▶ **Exercise goal**
Present every line of the items below as a numbered list, leaving out any blank lines.
## Start Given data
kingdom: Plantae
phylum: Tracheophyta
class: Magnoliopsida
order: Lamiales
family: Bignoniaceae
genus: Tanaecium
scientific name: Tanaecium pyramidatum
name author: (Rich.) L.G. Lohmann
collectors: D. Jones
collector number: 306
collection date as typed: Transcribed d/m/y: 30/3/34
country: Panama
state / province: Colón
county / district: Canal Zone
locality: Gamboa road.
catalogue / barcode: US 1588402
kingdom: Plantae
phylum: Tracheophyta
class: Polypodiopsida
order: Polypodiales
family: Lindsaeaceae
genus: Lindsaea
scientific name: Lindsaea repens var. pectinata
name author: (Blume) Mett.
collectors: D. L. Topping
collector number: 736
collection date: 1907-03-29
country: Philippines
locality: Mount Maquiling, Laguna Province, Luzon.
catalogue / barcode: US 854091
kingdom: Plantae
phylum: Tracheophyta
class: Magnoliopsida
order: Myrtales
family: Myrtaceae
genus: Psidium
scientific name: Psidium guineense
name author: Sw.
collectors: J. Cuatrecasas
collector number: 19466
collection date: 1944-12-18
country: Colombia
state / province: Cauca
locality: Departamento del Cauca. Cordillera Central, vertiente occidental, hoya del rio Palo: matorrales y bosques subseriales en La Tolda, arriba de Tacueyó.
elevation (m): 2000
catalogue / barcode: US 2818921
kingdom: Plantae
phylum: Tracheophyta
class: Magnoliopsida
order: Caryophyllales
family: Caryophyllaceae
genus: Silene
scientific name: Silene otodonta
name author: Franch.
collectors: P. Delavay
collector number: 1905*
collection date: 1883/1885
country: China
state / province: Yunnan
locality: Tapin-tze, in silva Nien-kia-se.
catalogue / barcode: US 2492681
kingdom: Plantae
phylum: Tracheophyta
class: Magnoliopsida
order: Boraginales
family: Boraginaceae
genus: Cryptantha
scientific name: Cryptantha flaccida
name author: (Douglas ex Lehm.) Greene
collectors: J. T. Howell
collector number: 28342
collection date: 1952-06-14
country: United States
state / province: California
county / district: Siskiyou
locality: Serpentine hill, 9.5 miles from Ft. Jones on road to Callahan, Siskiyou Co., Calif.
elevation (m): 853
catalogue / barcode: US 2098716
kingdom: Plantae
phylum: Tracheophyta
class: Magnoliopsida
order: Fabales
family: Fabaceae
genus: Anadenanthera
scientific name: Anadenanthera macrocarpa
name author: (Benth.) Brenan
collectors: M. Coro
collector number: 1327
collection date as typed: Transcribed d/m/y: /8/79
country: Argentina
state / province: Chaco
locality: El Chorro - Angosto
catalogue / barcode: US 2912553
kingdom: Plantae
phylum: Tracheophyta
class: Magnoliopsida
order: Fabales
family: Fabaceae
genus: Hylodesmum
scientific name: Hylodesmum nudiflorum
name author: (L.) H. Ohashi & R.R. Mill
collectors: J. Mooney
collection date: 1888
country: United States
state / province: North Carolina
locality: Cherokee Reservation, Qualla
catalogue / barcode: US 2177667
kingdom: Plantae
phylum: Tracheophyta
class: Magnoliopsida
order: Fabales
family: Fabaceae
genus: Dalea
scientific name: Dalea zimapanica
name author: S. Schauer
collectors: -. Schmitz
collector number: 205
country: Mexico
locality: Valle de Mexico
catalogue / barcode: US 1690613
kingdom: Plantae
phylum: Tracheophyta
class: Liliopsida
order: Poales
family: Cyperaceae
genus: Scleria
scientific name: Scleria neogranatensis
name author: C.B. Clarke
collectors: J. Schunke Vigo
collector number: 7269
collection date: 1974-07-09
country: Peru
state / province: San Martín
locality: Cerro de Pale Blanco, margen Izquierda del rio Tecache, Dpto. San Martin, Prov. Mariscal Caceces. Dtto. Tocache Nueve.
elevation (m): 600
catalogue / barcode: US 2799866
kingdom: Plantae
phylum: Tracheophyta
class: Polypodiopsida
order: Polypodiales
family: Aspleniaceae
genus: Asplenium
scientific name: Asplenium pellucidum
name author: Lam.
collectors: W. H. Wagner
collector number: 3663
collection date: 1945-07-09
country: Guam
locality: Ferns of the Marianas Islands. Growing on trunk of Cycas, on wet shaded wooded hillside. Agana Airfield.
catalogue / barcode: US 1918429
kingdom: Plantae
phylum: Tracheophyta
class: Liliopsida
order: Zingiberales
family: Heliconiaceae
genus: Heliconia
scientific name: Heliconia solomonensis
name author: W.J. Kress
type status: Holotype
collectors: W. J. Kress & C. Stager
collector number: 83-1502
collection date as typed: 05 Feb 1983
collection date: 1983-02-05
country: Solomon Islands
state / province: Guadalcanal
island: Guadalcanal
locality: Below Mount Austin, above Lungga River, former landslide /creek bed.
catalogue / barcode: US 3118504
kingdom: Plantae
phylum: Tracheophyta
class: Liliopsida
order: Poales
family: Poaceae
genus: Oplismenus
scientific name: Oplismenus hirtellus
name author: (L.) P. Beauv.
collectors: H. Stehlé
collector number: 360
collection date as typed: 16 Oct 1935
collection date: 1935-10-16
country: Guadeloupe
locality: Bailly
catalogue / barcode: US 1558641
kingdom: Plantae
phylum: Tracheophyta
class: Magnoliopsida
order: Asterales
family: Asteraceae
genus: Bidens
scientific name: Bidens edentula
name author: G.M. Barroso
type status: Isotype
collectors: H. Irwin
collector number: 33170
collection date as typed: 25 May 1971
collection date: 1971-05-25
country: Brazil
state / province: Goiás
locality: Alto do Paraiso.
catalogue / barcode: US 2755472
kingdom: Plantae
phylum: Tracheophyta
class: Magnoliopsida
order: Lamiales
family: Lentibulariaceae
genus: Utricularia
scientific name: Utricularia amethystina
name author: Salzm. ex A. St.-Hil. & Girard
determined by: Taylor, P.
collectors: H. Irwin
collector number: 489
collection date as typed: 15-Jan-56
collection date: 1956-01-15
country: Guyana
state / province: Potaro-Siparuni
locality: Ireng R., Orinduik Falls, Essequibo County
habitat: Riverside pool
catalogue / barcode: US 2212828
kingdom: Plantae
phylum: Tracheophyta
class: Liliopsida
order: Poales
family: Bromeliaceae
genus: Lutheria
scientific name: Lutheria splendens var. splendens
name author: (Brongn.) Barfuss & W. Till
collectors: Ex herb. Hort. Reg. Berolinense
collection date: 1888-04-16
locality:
## End Given data
▶ **Output of the exercise**
1. kingdom: Plantae
2. phylum: Tracheophyta
3. class: Magnoliopsida
4. order: Lamiales
5. family: Bignoniaceae
6. genus: Tanaecium
7. scientific name: Tanaecium pyramidatum
8. name author: (Rich.) L.G. Lohmann
9. collectors: D. Jones
10. collector number: 306
11. collection date as typed: Transcribed d/m/y: 30/3/34
12. country: Panama
13. state / province: Colón
14. county / district: Canal Zone
15. locality: Gamboa road.
16. catalogue / barcode: US 1588402
17. kingdom: Plantae
18. phylum: Tracheophyta
19. class: Polypodiopsida
20. order: Polypodiales
21. family: Lindsaeaceae
22. genus: Lindsaea
23. scientific name: Lindsaea repens var. pectinata
24. name author: (Blume) Mett.
25. collectors: D. L. Topping
26. collector number: 736
27. collection date: 1907-03-29
28. country: Philippines
29. locality: Mount Maquiling, Laguna Province, Luzon.
30. catalogue / barcode: US 854091
31. kingdom: Plantae
32. phylum: Tracheophyta
33. class: Magnoliopsida
34. order: Myrtales
35. family: Myrtaceae
36. genus: Psidium
37. scientific name: Psidium guineense
38. name author: Sw.
39. collectors: J. Cuatrecasas
40. collector number: 19466
41. collection date: 1944-12-18
42. country: Colombia
43. state / province: Cauca
44. locality: Departamento del Cauca. Cordillera Central, vertiente occidental, hoya del rio Palo: matorrales y bosques subseriales en La Tolda, arriba de Tacueyó.
45. elevation (m): 2000
46. catalogue / barcode: US 2818921
47. kingdom: Plantae
48. phylum: Tracheophyta
49. class: Magnoliopsida
50. order: Caryophyllales
51. family: Caryophyllaceae
52. genus: Silene
53. scientific name: Silene otodonta
54. name author: Franch.
55. collectors: P. Delavay
56. collector number: 1905*
57. collection date: 1883/1885
58. country: China
59. state / province: Yunnan
60. locality: Tapin-tze, in silva Nien-kia-se.
61. catalogue / barcode: US 2492681
62. kingdom: Plantae
63. phylum: Tracheophyta
64. class: Magnoliopsida
65. order: Boraginales
66. family: Boraginaceae
67. genus: Cryptantha
68. scientific name: Cryptantha flaccida
69. name author: (Douglas ex Lehm.) Greene
70. collectors: J. T. Howell
71. collector number: 28342
72. collection date: 1952-06-14
73. country: United States
74. state / province: California
75. county / district: Siskiyou
76. locality: Serpentine hill, 9.5 miles from Ft. Jones on road to Callahan, Siskiyou Co., Calif.
77. elevation (m): 853
78. catalogue / barcode: US 2098716
79. kingdom: Plantae
80. phylum: Tracheophyta
81. class: Magnoliopsida
82. order: Fabales
83. family: Fabaceae
84. genus: Anadenanthera
85. scientific name: Anadenanthera macrocarpa
86. name author: (Benth.) Brenan
87. collectors: M. Coro
88. collector number: 1327
89. collection date as typed: Transcribed d/m/y: /8/79
90. country: Argentina
91. state / province: Chaco
92. locality: El Chorro - Angosto
93. catalogue / barcode: US 2912553
94. kingdom: Plantae
95. phylum: Tracheophyta
96. class: Magnoliopsida
97. order: Fabales
98. family: Fabaceae
99. genus: Hylodesmum
100. scientific name: Hylodesmum nudiflorum
101. name author: (L.) H. Ohashi & R.R. Mill
102. collectors: J. Mooney
103. collection date: 1888
104. country: United States
105. state / province: North Carolina
106. locality: Cherokee Reservation, Qualla
107. catalogue / barcode: US 2177667
108. kingdom: Plantae
109. phylum: Tracheophyta
110. class: Magnoliopsida
111. order: Fabales
112. family: Fabaceae
113. genus: Dalea
114. scientific name: Dalea zimapanica
115. name author: S. Schauer
116. collectors: -. Schmitz
117. collector number: 205
118. country: Mexico
119. locality: Valle de Mexico
120. catalogue / barcode: US 1690613
121. kingdom: Plantae
122. phylum: Tracheophyta
123. class: Liliopsida
124. order: Poales
125. family: Cyperaceae
126. genus: Scleria
127. scientific name: Scleria neogranatensis
128. name author: C.B. Clarke
129. collectors: J. Schunke Vigo
130. collector number: 7269
131. collection date: 1974-07-09
132. country: Peru
133. state / province: San Martín
134. locality: Cerro de Pale Blanco, margen Izquierda del rio Tecache, Dpto. San Martin, Prov. Mariscal Caceces. Dtto. Tocache Nueve.
135. elevation (m): 600
136. catalogue / barcode: US 2799866
137. kingdom: Plantae
138. phylum: Tracheophyta
139. class: Polypodiopsida
140. order: Polypodiales
141. family: Aspleniaceae
142. genus: Asplenium
143. scientific name: Asplenium pellucidum
144. name author: Lam.
145. collectors: W. H. Wagner
146. collector number: 3663
147. collection date: 1945-07-09
148. country: Guam
149. locality: Ferns of the Marianas Islands. Growing on trunk of Cycas, on wet shaded wooded hillside. Agana Airfield.
150. catalogue / barcode: US 1918429
151. kingdom: Plantae
152. phylum: Tracheophyta
153. class: Liliopsida
154. order: Zingiberales
155. family: Heliconiaceae
156. genus: Heliconia
157. scientific name: Heliconia solomonensis
158. name author: W.J. Kress
159. type status: Holotype
160. collectors: W. J. Kress & C. Stager
161. collector number: 83-1502
162. collection date as typed: 05 Feb 1983
163. collection date: 1983-02-05
164. country: Solomon Islands
165. state / province: Guadalcanal
166. island: Guadalcanal
167. locality: Below Mount Austin, above Lungga River, former landslide /creek bed.
168. catalogue / barcode: US 3118504
169. kingdom: Plantae
170. phylum: Tracheophyta
171. class: Liliopsida
172. order: Poales
173. family: Poaceae
174. genus: Oplismenus
175. scientific name: Oplismenus hirtellus
176. name author: (L.) P. Beauv.
177. collectors: H. Stehlé
178. collector number: 360
179. collection date as typed: 16 Oct 1935
180. collection date: 1935-10-16
181. country: Guadeloupe
182. locality: Bailly
183. catalogue / barcode: US 1558641
184. kingdom: Plantae
185. phylum: Tracheophyta
186. class: Magnoliopsida
187. order: Asterales
188. family: Asteraceae
189. genus: Bidens
190. scientific name: Bidens edentula
191. name author: G.M. Barroso
192. type status: Isotype
193. collectors: H. Irwin
194. collector number: 33170
195. collection date as typed: 25 May 1971
196. collection date: 1971-05-25
197. country: Brazil
198. state / province: Goiás
199. locality: Alto do Paraiso.
200. catalogue / barcode: US 2755472
201. kingdom: Plantae
202. phylum: Tracheophyta
203. class: Magnoliopsida
204. order: Lamiales
205. family: Lentibulariaceae
206. genus: Utricularia
207. scientific name: Utricularia amethystina
208. name author: Salzm. ex A. St.-Hil. & Girard
209. determined by: Taylor, P.
210. collectors: H. Irwin
211. collector number: 489
212. collection date as typed: 15-Jan-56
213. collection date: 1956-01-15
214. country: Guyana
215. state / province: Potaro-Siparuni
216. locality: Ireng R., Orinduik Falls, Essequibo County
217. habitat: Riverside pool
218. catalogue / barcode: US 2212828
219. kingdom: Plantae
220. phylum: Tracheophyta
221. class: Liliopsida
222. order: Poales
223. family: Bromeliaceae
224. genus: Lutheria
225. scientific name: Lutheria splendens var. splendens
226. name author: (Brongn.) Barfuss & W. Till
227. collectors: Ex herb. Hort. Reg. Berolinense
228. collection date: 1888-04-16
229. locality:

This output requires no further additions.